***** Texte à analyser

Arrêt du 16 décembre 2015
 
 
Ire Cour de droit civil
 
Composition
 
Mmes et M. les Juges Kiss, présidente, Klett et Kolly.
 
Greffier: M. Carruzzo.
 
 
Participants à la procédure
 
A.________ Bank, représentée par Mes Sébastien Besson et Fabrice Robert-Tissot,
 
recourante,
 
contre
 
B.________ SA, représentée par Mes Elliott Geisinger, Sebastiano Nessi et
 
Elena Trabaldo-de Mestral,
 
intimée.
 
Objet
 
arbitrage international; droit d'être entendu,
 
recours en matière civile contre la sentence finale rendue le 31 août 2015 par le Tribunal arbitral CCI.
 
 
Faits:
 
A. Au début de l'année 2012,..., B.________ SA (ci-après: B.________), société de droit... appartenant au groupe bancaire éponyme, a décidé de se séparer de sa filiale... X.________ SA (ci-après: X.________).
 
La vente de X.________ a fait l'objet d'un appel d'offres auquel ont participé trois banques..., dont A.________ Bank (ci-après: A.________) qui a vu sa candidature retenue. Cependant, la Banque de Y.________ (Bank of Y.________; ci-après Y.________) et Z._______, dont l'accord préalable était nécessaire, ont soumis leur approbation de cette opération à la condition que B.________ recapitalisât X.________ à hauteur de 3 milliards d'euros avant la clôture de la transaction. Les pourparlers contractuels ont porté notamment sur l'insertion, dans le futur contrat de vente, d'un mécanisme d'ajustement pour le cas où la recapitalisation opérée par B.________ aurait été au-delà des exigences formulées par Y.________, en particulier dans l'hypothèse où, à la date de clôture de l'opération, le  Core Tier 1 Ratio (ou CT1 Ratio) - i.e. le ratio permettant d'apprécier la solvabilité d'une banque en mettant en relation les fonds propres de celle-ci et ses actifs à risques pondérés - serait inférieur au taux de 10% anticipé au cours de ces pourparlers.

**********
***** Données enregistrées

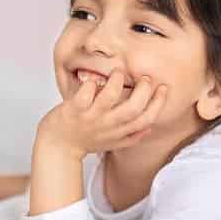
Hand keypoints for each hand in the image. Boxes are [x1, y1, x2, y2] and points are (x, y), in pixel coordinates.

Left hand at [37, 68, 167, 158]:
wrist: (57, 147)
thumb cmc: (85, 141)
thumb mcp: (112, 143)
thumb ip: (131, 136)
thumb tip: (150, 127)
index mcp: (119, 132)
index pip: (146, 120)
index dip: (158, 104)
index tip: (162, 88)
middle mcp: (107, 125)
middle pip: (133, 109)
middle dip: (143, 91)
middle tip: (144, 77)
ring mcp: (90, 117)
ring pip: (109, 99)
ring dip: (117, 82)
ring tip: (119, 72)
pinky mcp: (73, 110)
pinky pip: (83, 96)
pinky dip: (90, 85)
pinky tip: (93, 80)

**********
***** Données enregistrées

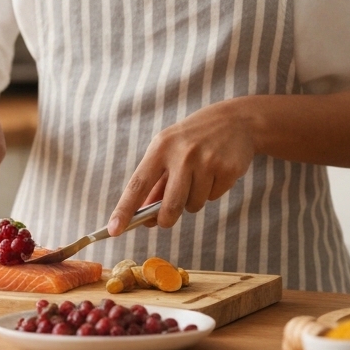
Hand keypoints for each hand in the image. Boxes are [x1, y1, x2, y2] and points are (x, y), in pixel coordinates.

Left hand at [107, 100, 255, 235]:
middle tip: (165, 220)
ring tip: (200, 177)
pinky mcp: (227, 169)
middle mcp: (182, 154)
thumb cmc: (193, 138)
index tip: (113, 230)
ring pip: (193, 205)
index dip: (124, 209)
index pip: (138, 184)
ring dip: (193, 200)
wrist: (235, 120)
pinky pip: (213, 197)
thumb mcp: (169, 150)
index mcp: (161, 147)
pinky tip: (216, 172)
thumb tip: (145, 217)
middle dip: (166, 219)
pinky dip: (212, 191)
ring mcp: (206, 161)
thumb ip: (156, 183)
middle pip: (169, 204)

**********

■ **Vos tâches**
A. Selon l'arrêt, à quelle date la sentence finale visée par le recours a-t-elle été rendue ?
B. Veuillez reproduire le passage de l'arrêt compris entre « arbitrage international; droit » et « SA (ci-après: X.________). », inclus.

■ **Réponses attendues**
A. Le 31 août 2015.

B.
arbitrage international; droit d'être entendu,
 
recours en matière civile contre la sentence finale rendue le 31 août 2015 par le Tribunal arbitral CCI.
 
 
Faits:
 
A. Au début de l'année 2012,..., B.________ SA (ci-après: B.________), société de droit... appartenant au groupe bancaire éponyme, a décidé de se séparer de sa filiale... X.________ SA (ci-après: X.________).